> **STATED EXERCISE A**
Reproduce the classification trees lab in full, character for character.
> **STATED EXERCISE B**
Give the lines of the records from the line with "order: Oxalidales" to the line with "genus: Polystichum", both included, as a JSON list of strings with one string per line. Leave out blank lines and return only those lines.

> **PAGE**

# **Lab 5A: Classification Trees**

**WHAT** This nonmandatory lab consists of several programming and insight exercises/questions.

**WHY** The exercises are meant to get some experience fitting Classification Trees.

**HOW** Follow the exercises in this notebook either on your own or with a fellow student. Work your way through these exercises at your own pace and be sure to ask questions to the TA's when you don't understand something.

$\newcommand{\q}[1]{\rightarrow \textbf{Question #1}.}$
$\newcommand{\ex}[1]{\rightarrow \textbf{Exercise #1}.}$

In [None]:
import pandas as pd
import numpy as np
import seaborn as sns
import matplotlib.pyplot as plt
from sklearn.tree import DecisionTreeClassifier, plot_tree, export_graphviz, export_text
from IPython.display import Image
from sklearn.metrics import accuracy_score, recall_score, precision_score, f1_score
from sklearn.metrics import confusion_matrix, classification_report, roc_auc_score
from sklearn.metrics import roc_curve, auc, average_precision_score

## 1. Loading the Data

In [None]:
train = pd.read_excel('lendingclub_traindata.xlsx')
validation = pd.read_excel('lendingclub_valdata.xlsx')
test = pd.read_excel('lendingclub_testdata.xlsx')
# 1 = good, 0 = default
print(train.head())
print("----------------------")
print(validation.head())
print("----------------------")
print(test.head())

In [None]:
# remove target column to create feature only dataset
X_train = train.drop('loan_status',axis=1)
X_val=validation.drop('loan_status',axis=1)
X_test=test.drop('loan_status',axis=1)

# store target column
y_train = train['loan_status']
y_val=validation['loan_status']
y_test=test['loan_status']

colnames = list(X_train.columns)

[Raw records]
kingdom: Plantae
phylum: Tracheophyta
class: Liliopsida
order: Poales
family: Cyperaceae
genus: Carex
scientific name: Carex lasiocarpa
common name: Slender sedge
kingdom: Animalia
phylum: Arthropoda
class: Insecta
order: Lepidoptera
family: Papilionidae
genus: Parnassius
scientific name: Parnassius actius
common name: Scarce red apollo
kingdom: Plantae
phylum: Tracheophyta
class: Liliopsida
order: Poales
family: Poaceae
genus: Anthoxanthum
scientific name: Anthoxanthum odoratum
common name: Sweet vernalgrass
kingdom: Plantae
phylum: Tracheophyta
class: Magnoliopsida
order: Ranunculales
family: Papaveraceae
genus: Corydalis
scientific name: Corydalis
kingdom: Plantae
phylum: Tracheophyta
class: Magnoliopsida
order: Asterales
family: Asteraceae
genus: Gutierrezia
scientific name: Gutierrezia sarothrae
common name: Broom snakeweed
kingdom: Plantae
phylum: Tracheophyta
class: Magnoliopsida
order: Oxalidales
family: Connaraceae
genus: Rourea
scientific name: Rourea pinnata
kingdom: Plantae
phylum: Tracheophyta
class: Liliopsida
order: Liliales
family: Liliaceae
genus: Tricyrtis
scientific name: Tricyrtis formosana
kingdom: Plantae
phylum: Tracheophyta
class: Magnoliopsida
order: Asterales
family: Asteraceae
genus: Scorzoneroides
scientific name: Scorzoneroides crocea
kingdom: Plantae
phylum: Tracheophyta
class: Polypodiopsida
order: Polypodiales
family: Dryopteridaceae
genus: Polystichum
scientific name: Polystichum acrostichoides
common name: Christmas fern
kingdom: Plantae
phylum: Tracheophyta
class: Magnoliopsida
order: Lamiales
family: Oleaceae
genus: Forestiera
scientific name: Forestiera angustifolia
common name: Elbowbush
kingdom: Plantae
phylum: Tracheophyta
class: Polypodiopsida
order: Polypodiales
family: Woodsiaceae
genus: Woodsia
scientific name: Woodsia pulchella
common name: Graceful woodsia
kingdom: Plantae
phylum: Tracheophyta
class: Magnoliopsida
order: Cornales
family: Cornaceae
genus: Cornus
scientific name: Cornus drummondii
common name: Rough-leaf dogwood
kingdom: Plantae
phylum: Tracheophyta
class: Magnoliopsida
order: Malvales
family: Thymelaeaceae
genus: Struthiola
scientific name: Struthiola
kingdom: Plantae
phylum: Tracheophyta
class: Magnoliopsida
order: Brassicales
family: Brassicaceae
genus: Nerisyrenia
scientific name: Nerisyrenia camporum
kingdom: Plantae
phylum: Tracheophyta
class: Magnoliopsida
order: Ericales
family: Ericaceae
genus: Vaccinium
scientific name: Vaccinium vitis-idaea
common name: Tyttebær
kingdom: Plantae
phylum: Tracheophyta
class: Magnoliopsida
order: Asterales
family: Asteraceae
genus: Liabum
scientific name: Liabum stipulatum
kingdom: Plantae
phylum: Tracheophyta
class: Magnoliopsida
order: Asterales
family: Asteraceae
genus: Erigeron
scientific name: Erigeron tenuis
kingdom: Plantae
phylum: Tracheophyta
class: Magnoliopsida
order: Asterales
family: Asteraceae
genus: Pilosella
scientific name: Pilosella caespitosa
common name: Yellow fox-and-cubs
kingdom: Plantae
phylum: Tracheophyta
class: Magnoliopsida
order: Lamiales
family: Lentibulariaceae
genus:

> **FULL ANSWER A**
# **Lab 5A: Classification Trees**

**WHAT** This nonmandatory lab consists of several programming and insight exercises/questions.

**WHY** The exercises are meant to get some experience fitting Classification Trees.

**HOW** Follow the exercises in this notebook either on your own or with a fellow student. Work your way through these exercises at your own pace and be sure to ask questions to the TA's when you don't understand something.

$\newcommand{\q}[1]{\rightarrow \textbf{Question #1}.}$
$\newcommand{\ex}[1]{\rightarrow \textbf{Exercise #1}.}$

In [None]:
import pandas as pd
import numpy as np
import seaborn as sns
import matplotlib.pyplot as plt
from sklearn.tree import DecisionTreeClassifier, plot_tree, export_graphviz, export_text
from IPython.display import Image
from sklearn.metrics import accuracy_score, recall_score, precision_score, f1_score
from sklearn.metrics import confusion_matrix, classification_report, roc_auc_score
from sklearn.metrics import roc_curve, auc, average_precision_score

## 1. Loading the Data

In [None]:
train = pd.read_excel('lendingclub_traindata.xlsx')
validation = pd.read_excel('lendingclub_valdata.xlsx')
test = pd.read_excel('lendingclub_testdata.xlsx')
# 1 = good, 0 = default
print(train.head())
print("----------------------")
print(validation.head())
print("----------------------")
print(test.head())

In [None]:
# remove target column to create feature only dataset
X_train = train.drop('loan_status',axis=1)
X_val=validation.drop('loan_status',axis=1)
X_test=test.drop('loan_status',axis=1)

# store target column
y_train = train['loan_status']
y_val=validation['loan_status']
y_test=test['loan_status']

colnames = list(X_train.columns)

> **FULL ANSWER B**
[
  "order: Oxalidales",
  "family: Connaraceae",
  "genus: Rourea",
  "scientific name: Rourea pinnata",
  "kingdom: Plantae",
  "phylum: Tracheophyta",
  "class: Liliopsida",
  "order: Liliales",
  "family: Liliaceae",
  "genus: Tricyrtis",
  "scientific name: Tricyrtis formosana",
  "kingdom: Plantae",
  "phylum: Tracheophyta",
  "class: Magnoliopsida",
  "order: Asterales",
  "family: Asteraceae",
  "genus: Scorzoneroides",
  "scientific name: Scorzoneroides crocea",
  "kingdom: Plantae",
  "phylum: Tracheophyta",
  "class: Polypodiopsida",
  "order: Polypodiales",
  "family: Dryopteridaceae",
  "genus: Polystichum"
]